# Woodcock



## birdhunt (Apr 12, 2004)

Anybody Been Putting Up Any Woodcock?? It's About That Time............usually I Would Have Seen Some By Now, But Not Yet This Year.


----------



## GETTIN' THERE (Apr 17, 2007)

Been very dry down here in sw ohio. The last time it was this dry my favorite honey thickets didn't produce at all. I don't think I am going to actively pursue
the timber doodle this year, probably just wait till upland season and see what happens.


----------



## Dawitner (Apr 25, 2004)

We had one fly through the lights at our trap club about a week ago. Silly bird !!!!!!!!!!!!!!!!!


----------



## JOHNB (Jul 17, 2006)

We moved birds today, but only about 1/2 of last year's first time out in the same area. The birds were skittish & it was dry, too dry. No puddles, or water anywhere. A ditch that I would wade thru to get into the area was dry. I was in NW Ohio. Hopefully the rain that's coming will be a big one. I'm planning on going NE Ohio later in the week. They got alot of rain this summer when we didn't get a drop.


----------



## GETTIN' THERE (Apr 17, 2007)

As stated, waited to opening weekend of upland. Flushed and bagged 1 bird,
the only one I saw. Really dry, worked an area of cat tails that the ground was cracked and hard as a rock, stream beds dry too. Anyway, good to hear the tail tell whistle as the woodcock rocketed through the sycamore thickets.

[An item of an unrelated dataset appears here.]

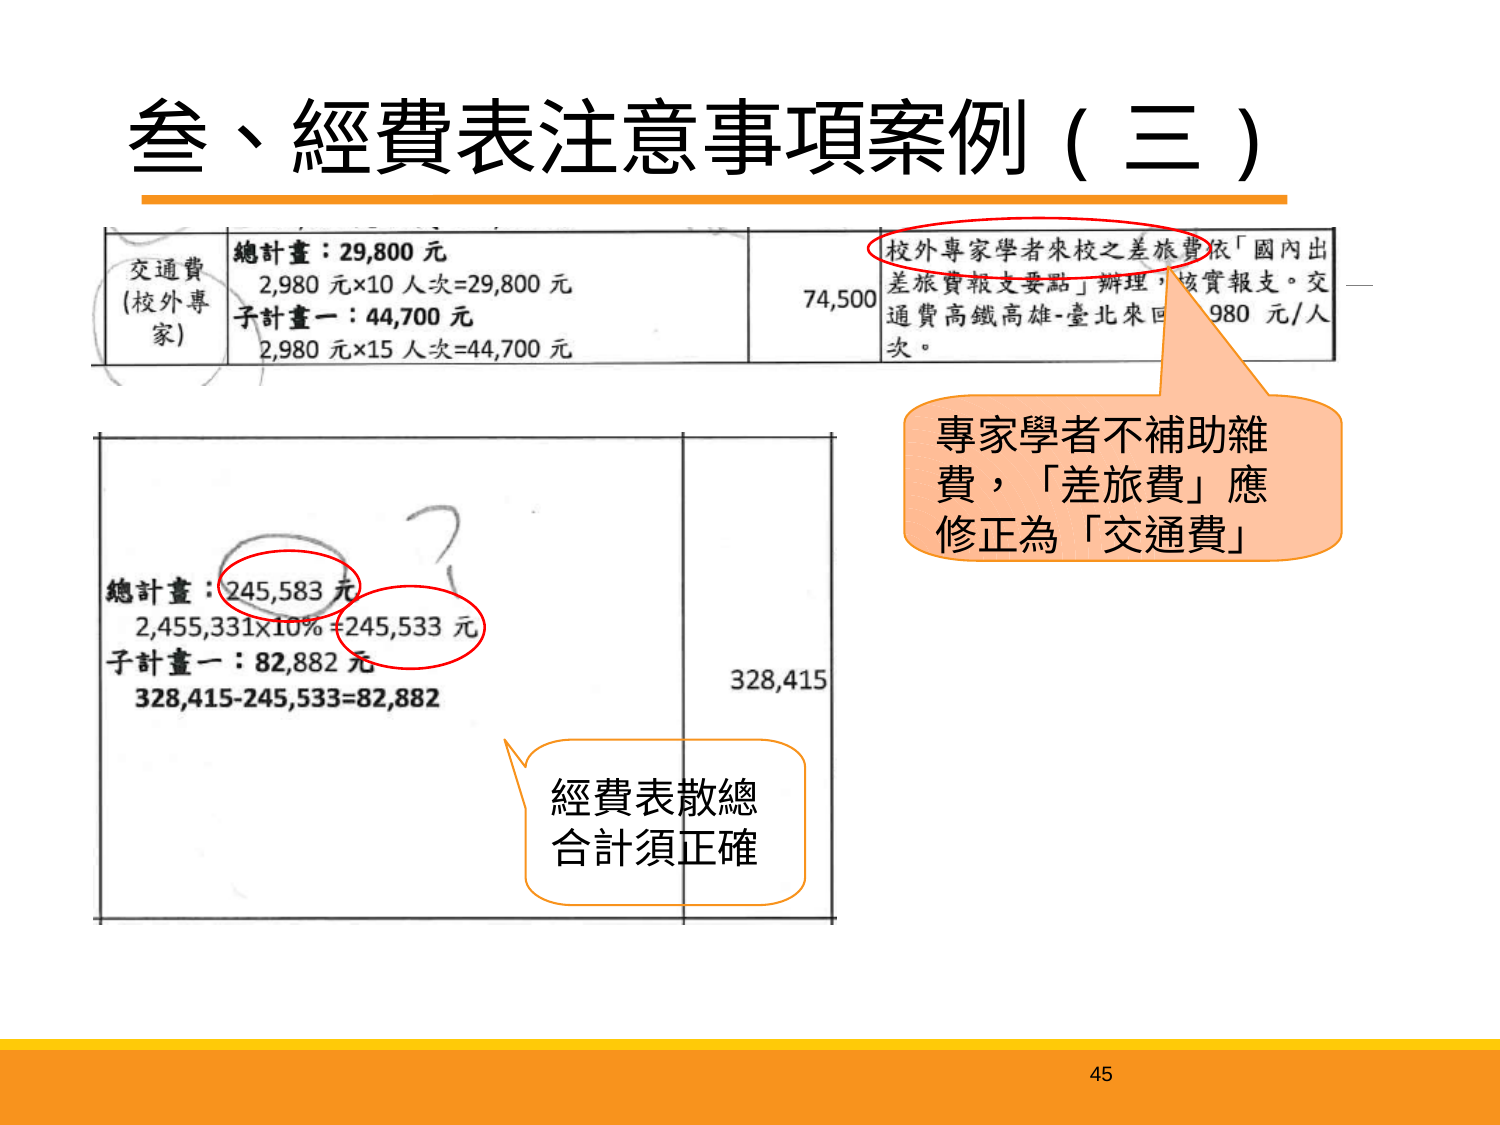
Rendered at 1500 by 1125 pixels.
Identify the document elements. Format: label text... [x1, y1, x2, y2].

Oh..didn't make it out friday, but hunted Sat and Sunday on public ground
(after hitting my woodcock holes). Didn't see a pheasant flushed at all, and
only heard the familiar pop..pop...pop off in the distance once. Guess the opening day crowd must of bagged all the released birds!! Either that or the ODNR is running low on birds and didn't release as many as stated on their web site. Wonder if the dry conditions played any effect on the number of birds they were able to raise in the pens? How did every one else do?


----------



## littleking (Jun 25, 2005)

LOTS of woodcock around deer creek this weekend. i know of a team that bagged six in a few minutes


----------



## wildman (Sep 3, 2008)

There was a lot jumped up at Indian creek. I have seen then locally in Anderson and Milford


----------



## shakeyheadkid (Jan 19, 2008)

seen quite a few out bowhunting on my property


----------